**WHAT IS NEEDED**
All lines of the material that contain "Page" must be copied out.

**DATASET RECORDS**
○ ○ ○ ○ ○ ○ ○

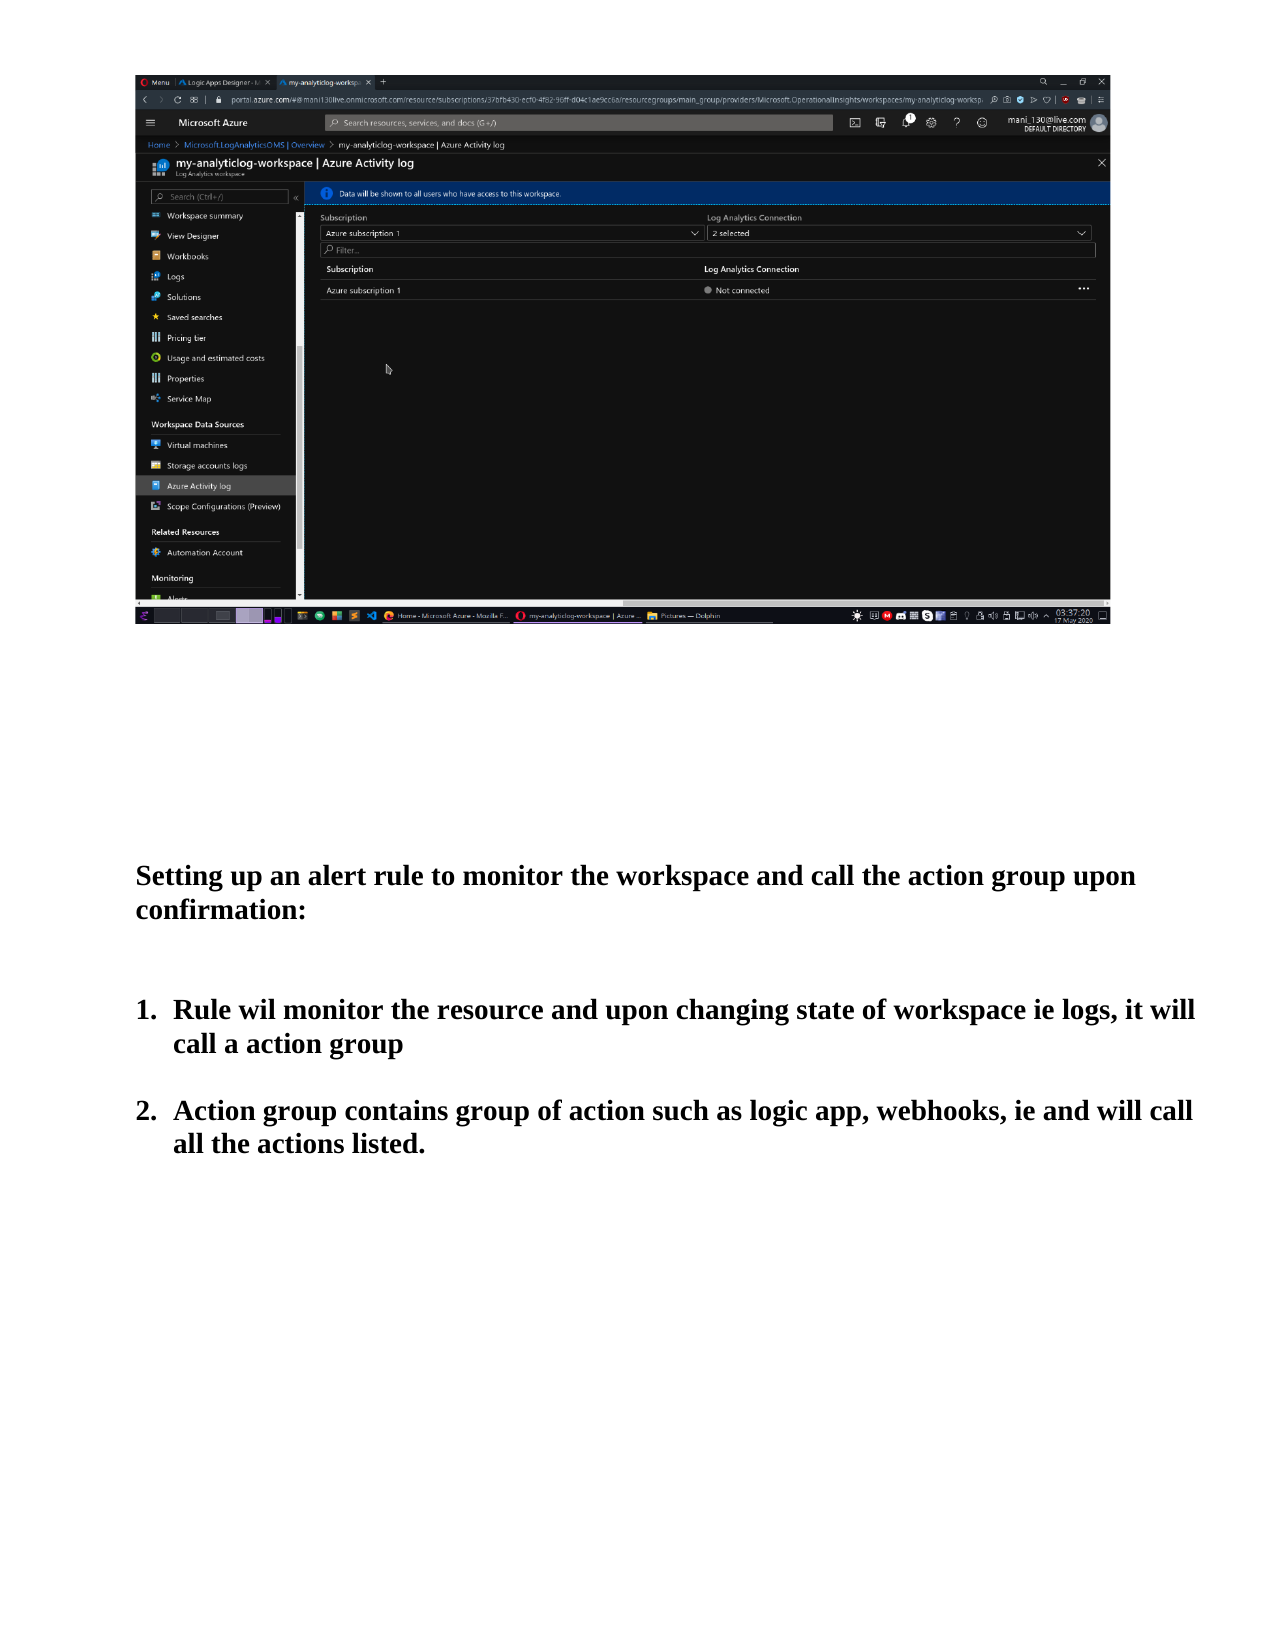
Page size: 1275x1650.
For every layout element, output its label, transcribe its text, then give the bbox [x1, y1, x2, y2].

○ ○ ○ ○ ○ ○ ○

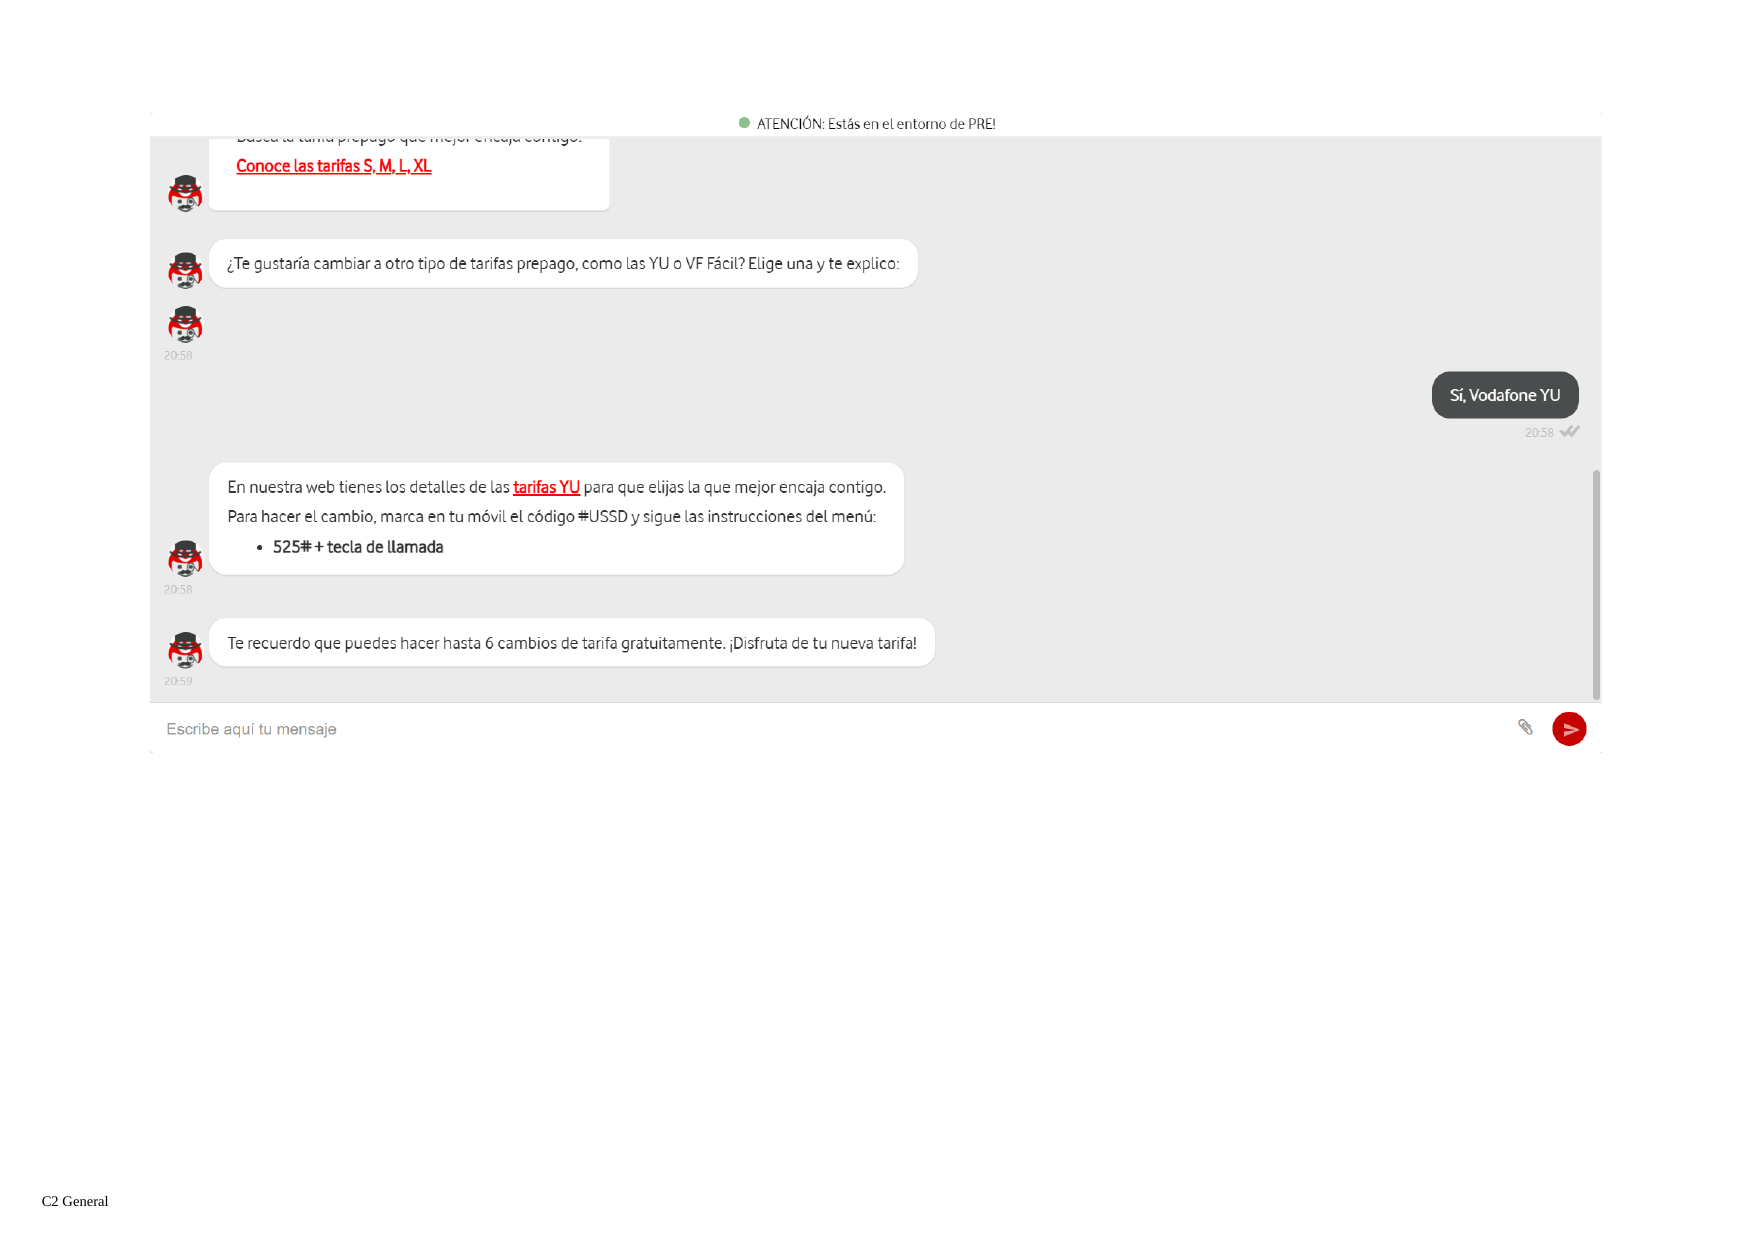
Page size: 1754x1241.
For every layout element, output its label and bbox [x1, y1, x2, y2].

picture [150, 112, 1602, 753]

○ ○ ○ ○ ○ ○ ○

**EXPECTED ANSWER**
Page size: 1275x1650.
Page size: 1754x1241.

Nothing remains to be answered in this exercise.